My run gave me the answer.  On my signature 3 minute 'post-run cool-down walk' I ventured to les arènes de Lutèce, the remains of a Roman gladiatorial amphitheater, located right behind my dwelling.  Well well well - to my surprise and satisfaction, this arena also houses la Maison des oiseaux." Open on Saturdays from 13h30 to 17h30, this house of birds aims to promote the preservation of biodiversity.  And, unknowingly, it shines musical loveliness into my salle de bain - props to all the birdies.  I look forward to meeting them all next samedi.

chirp chirp!

Thursday, March 25, 2010

less than a week away

Uh oh, waves have just been made in my film anticipation ocean.  Alice got rivaled, and lost.  On my walk home from a rue de Rennes shindig, I saw a poster I thought would never come.  My dreams have come true: "Cher John" hits Parisian theaters on March 31st.  That is less than a week away.

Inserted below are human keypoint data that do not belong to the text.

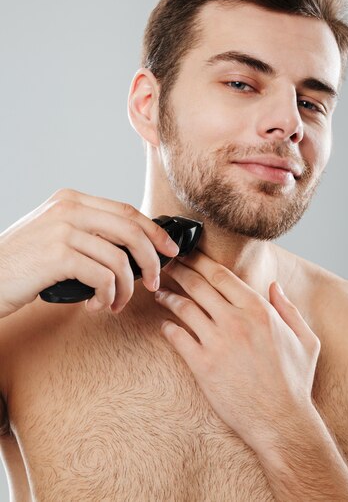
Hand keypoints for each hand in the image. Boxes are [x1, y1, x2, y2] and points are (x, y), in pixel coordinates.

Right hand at [0, 188, 178, 317]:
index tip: (169, 250)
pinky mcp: (57, 256)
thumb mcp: (54, 235)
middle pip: (131, 230)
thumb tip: (131, 247)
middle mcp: (68, 208)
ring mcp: (62, 230)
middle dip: (151, 259)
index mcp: (71, 199)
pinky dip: (107, 296)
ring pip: (120, 258)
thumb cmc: (21, 263)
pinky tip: (96, 305)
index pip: (127, 210)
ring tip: (115, 303)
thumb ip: (87, 232)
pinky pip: (103, 277)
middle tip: (154, 282)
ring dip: (126, 288)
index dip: (154, 231)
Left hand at [156, 249, 320, 453]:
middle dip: (179, 270)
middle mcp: (235, 321)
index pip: (221, 275)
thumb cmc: (294, 382)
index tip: (189, 255)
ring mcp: (217, 342)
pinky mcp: (203, 366)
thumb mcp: (305, 339)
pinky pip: (177, 338)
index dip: (200, 261)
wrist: (281, 422)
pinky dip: (168, 328)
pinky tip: (165, 325)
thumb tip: (274, 286)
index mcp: (259, 310)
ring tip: (160, 293)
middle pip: (198, 285)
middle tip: (166, 265)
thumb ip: (289, 308)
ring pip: (184, 308)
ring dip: (168, 297)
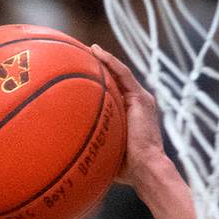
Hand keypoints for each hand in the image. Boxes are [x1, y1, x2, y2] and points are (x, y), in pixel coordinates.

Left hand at [90, 46, 167, 189]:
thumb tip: (71, 149)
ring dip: (104, 59)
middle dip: (99, 67)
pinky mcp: (142, 98)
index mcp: (129, 116)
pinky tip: (96, 52)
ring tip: (87, 49)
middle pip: (116, 80)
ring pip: (120, 73)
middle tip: (81, 57)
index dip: (99, 83)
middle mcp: (136, 105)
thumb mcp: (107, 151)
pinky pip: (123, 74)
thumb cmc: (127, 170)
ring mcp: (141, 100)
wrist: (146, 169)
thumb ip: (96, 143)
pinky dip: (110, 62)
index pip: (113, 93)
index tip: (81, 75)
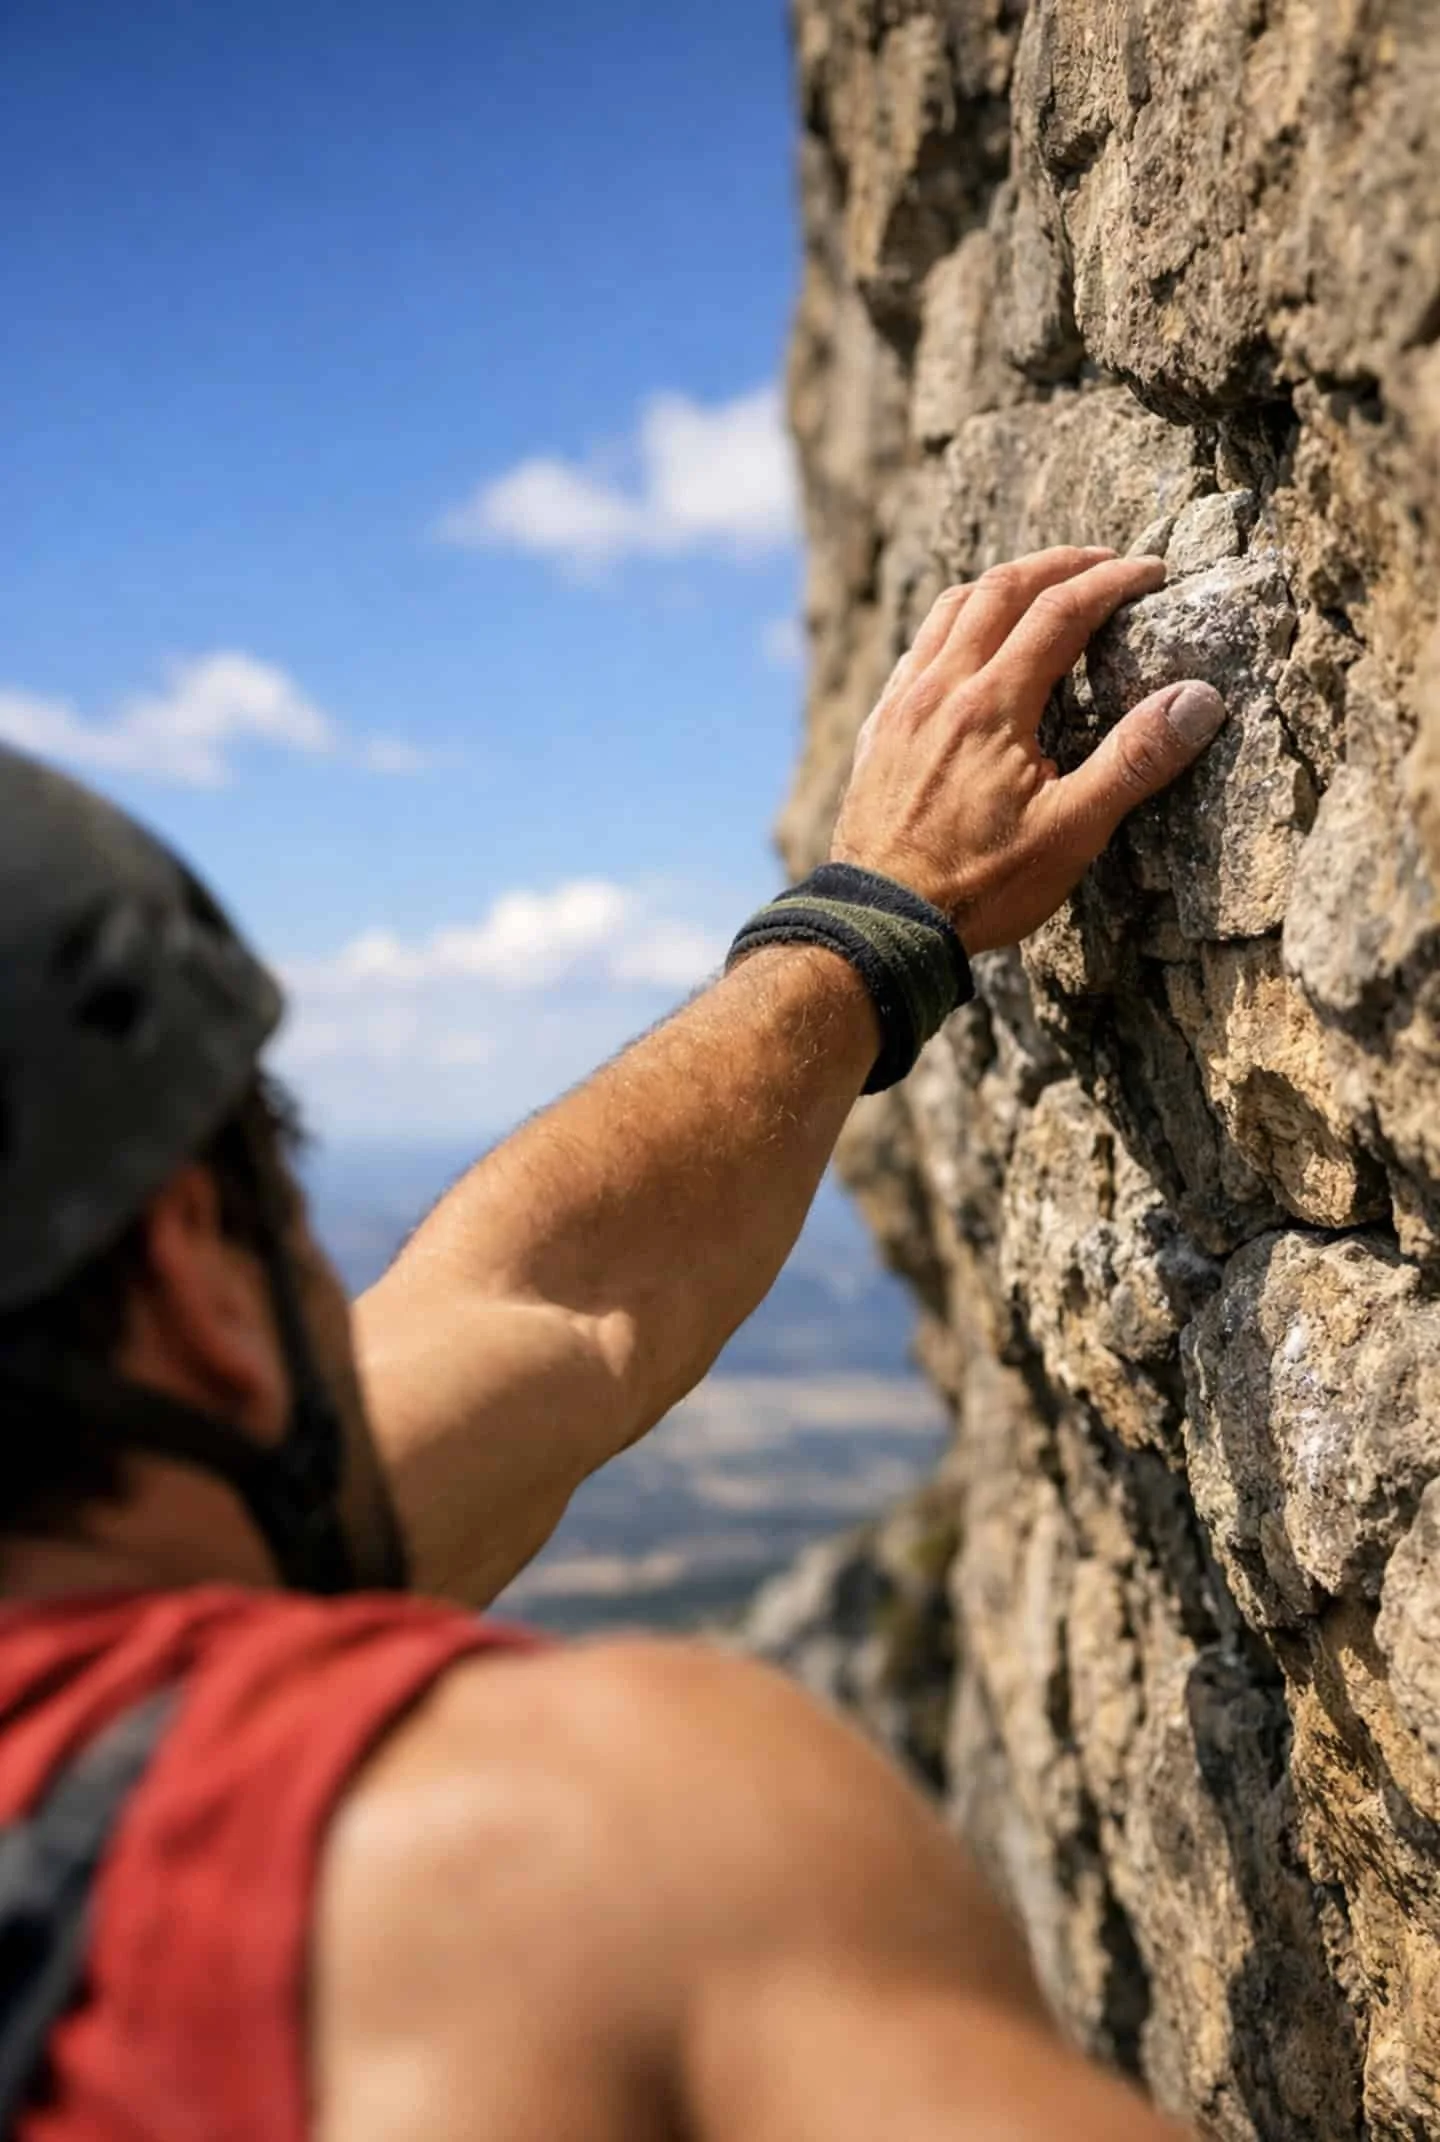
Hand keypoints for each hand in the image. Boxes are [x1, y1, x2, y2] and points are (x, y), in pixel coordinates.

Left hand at [830, 547, 1227, 952]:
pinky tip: (964, 645)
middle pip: (1000, 591)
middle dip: (1056, 565)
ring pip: (949, 612)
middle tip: (1100, 561)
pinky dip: (951, 625)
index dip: (1110, 582)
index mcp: (992, 704)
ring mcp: (902, 707)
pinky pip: (915, 651)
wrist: (881, 924)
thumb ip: (1135, 760)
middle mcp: (941, 689)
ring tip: (1036, 586)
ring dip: (999, 586)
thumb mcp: (1073, 832)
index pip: (1061, 612)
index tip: (1150, 572)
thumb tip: (1198, 699)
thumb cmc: (979, 886)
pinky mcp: (879, 732)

 How to prepare for such an event?
-  watch the french trailer and marvel at the dubbing (no worries, I'm seeing it in version originale, these things just make me giggle)
-   cancel any previous engagements for the 31st...too bad it's a Wednesday, which means I would have to miss three classes, and thus get a zero for the presentation I have to give in one of them --- It's cool, I'll figure it out
-  maybe slip in a viewing of "Step Up" to reminisce on that time when Tatum changed my life
-  try and forget all of the spoilers that have been whispered my way
- put on my happy shoes
That'll do it.  

Look out for Chan's next flick, "The Eagle of the Ninth", currently in post production, in which he plays a young centurion from 140 AD.  I wonder how he'll do with the whole back in the day thing.

Tuesday, March 23, 2010

Alice aux Pays des Merveilles

Thanks to A Nous, today my sunshine-filled stroll and bus ride to Sciences Po was particularly magnificent.  With its newspaper pages right under my nose, I was taken to another world, Alice's world.  Tim Burton's Alice in Wonderland comes out tomorrow in Paris and the reporters at A Nous are all about it.  Not only do they consider Alice to be the current "it" girl, but they reserved a full page spread on products inspired by and embodying the fantastical film.  

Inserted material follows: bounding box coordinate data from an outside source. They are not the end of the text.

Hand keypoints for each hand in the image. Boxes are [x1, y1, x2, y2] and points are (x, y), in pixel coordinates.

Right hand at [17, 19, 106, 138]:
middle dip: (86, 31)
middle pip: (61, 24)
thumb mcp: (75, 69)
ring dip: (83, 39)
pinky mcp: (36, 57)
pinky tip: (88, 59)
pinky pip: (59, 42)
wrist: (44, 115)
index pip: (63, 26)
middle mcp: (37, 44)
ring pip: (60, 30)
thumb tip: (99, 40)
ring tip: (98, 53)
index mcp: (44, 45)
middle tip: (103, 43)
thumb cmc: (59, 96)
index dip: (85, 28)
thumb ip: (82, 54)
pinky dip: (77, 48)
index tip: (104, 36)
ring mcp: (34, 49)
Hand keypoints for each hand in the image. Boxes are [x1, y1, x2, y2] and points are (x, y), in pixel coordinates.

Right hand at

I got to get a little closer to Tim through his interview with A Nous, in which he compares himself to the Mad Hatter and talks about working with his wife, Helena Bonham Carter (or the Red Queen).  Having already been enticed to go see the fim by the intriguing posters flanking every metro station, after being thrown into Wonderland by this morning's read, you can be sure that I'll be first in the ticket line tomorrow evening.